> [SET EXERCISE]: Copy every line of the records below word for word, keeping each line in its original order.
## Start PROVIDED MATERIAL
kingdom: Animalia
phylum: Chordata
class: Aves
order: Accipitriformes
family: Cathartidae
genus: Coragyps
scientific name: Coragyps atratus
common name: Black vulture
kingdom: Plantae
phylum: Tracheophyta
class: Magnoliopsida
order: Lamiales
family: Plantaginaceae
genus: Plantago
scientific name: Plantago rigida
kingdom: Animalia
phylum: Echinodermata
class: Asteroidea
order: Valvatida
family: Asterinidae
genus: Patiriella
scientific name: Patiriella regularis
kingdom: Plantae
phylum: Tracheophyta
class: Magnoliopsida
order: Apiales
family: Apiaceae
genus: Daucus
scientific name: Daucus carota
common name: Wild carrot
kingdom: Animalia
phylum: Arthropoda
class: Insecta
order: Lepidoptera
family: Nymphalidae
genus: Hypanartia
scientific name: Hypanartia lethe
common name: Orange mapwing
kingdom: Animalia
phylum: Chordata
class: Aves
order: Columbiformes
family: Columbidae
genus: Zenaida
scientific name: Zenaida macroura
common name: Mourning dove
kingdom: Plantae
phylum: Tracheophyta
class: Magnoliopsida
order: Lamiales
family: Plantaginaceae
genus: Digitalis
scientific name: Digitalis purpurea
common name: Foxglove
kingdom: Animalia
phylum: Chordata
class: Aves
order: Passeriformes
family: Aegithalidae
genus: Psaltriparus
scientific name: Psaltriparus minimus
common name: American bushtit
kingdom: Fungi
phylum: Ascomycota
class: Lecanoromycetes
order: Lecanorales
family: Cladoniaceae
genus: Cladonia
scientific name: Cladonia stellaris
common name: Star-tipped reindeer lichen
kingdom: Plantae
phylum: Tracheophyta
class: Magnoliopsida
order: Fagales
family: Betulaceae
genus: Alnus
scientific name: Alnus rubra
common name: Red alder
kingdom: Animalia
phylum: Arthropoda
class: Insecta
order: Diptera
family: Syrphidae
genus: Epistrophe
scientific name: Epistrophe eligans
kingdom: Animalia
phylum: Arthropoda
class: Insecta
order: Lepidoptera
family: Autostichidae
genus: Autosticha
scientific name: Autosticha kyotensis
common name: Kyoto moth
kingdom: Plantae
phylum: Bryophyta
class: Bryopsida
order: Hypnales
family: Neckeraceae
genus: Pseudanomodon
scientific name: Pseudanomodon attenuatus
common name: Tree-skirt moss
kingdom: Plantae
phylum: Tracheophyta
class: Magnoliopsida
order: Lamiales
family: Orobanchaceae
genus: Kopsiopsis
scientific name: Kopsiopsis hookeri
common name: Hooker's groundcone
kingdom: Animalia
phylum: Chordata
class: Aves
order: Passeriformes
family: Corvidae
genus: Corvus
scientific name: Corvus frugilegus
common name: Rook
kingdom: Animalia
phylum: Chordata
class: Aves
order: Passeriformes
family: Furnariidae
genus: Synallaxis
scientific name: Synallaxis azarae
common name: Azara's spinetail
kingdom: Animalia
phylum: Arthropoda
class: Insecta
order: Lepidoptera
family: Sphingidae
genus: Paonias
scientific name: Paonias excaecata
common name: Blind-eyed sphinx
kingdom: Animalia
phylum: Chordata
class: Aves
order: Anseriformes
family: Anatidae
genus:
## End PROVIDED MATERIAL
> [EXERCISE OUTPUT]:
kingdom: Animalia
phylum: Chordata
class: Aves
order: Accipitriformes
family: Cathartidae
genus: Coragyps
scientific name: Coragyps atratus
common name: Black vulture
kingdom: Plantae
phylum: Tracheophyta
class: Magnoliopsida
order: Lamiales
family: Plantaginaceae
genus: Plantago
scientific name: Plantago rigida
kingdom: Animalia
phylum: Echinodermata
class: Asteroidea
order: Valvatida
family: Asterinidae
genus: Patiriella
scientific name: Patiriella regularis
kingdom: Plantae
phylum: Tracheophyta
class: Magnoliopsida
order: Apiales
family: Apiaceae
genus: Daucus
scientific name: Daucus carota
common name: Wild carrot
kingdom: Animalia
phylum: Arthropoda
class: Insecta
order: Lepidoptera
family: Nymphalidae
genus: Hypanartia
scientific name: Hypanartia lethe
common name: Orange mapwing
kingdom: Animalia
phylum: Chordata
class: Aves
order: Columbiformes
family: Columbidae
genus: Zenaida
scientific name: Zenaida macroura
common name: Mourning dove
kingdom: Plantae
phylum: Tracheophyta
class: Magnoliopsida
order: Lamiales
family: Plantaginaceae
genus: Digitalis
scientific name: Digitalis purpurea
common name: Foxglove
kingdom: Animalia
phylum: Chordata
class: Aves
order: Passeriformes
family: Aegithalidae
genus: Psaltriparus
scientific name: Psaltriparus minimus
common name: American bushtit
kingdom: Fungi
phylum: Ascomycota
class: Lecanoromycetes
order: Lecanorales
family: Cladoniaceae
genus: Cladonia
scientific name: Cladonia stellaris
common name: Star-tipped reindeer lichen
kingdom: Plantae
phylum: Tracheophyta
class: Magnoliopsida
order: Fagales
family: Betulaceae
genus: Alnus
scientific name: Alnus rubra
common name: Red alder
kingdom: Animalia
phylum: Arthropoda
class: Insecta
order: Diptera
family: Syrphidae
genus: Epistrophe
scientific name: Epistrophe eligans
kingdom: Animalia
phylum: Arthropoda
class: Insecta
order: Lepidoptera
family: Autostichidae
genus: Autosticha
scientific name: Autosticha kyotensis
common name: Kyoto moth
kingdom: Plantae
phylum: Bryophyta
class: Bryopsida
order: Hypnales
family: Neckeraceae
genus: Pseudanomodon
scientific name: Pseudanomodon attenuatus
common name: Tree-skirt moss
kingdom: Plantae
phylum: Tracheophyta
class: Magnoliopsida
order: Lamiales
family: Orobanchaceae
genus: Kopsiopsis
scientific name: Kopsiopsis hookeri
common name: Hooker's groundcone
kingdom: Animalia
phylum: Chordata
class: Aves
order: Passeriformes
family: Corvidae
genus: Corvus
scientific name: Corvus frugilegus
common name: Rook
kingdom: Animalia
phylum: Chordata
class: Aves
order: Passeriformes
family: Furnariidae
genus: Synallaxis
scientific name: Synallaxis azarae
common name: Azara's spinetail
kingdom: Animalia
phylum: Arthropoda
class: Insecta
order: Lepidoptera
family: Sphingidae
genus: Paonias
scientific name: Paonias excaecata
common name: Blind-eyed sphinx
kingdom: Animalia
phylum: Chordata
class: Aves
order: Anseriformes
family: Anatidae
genus:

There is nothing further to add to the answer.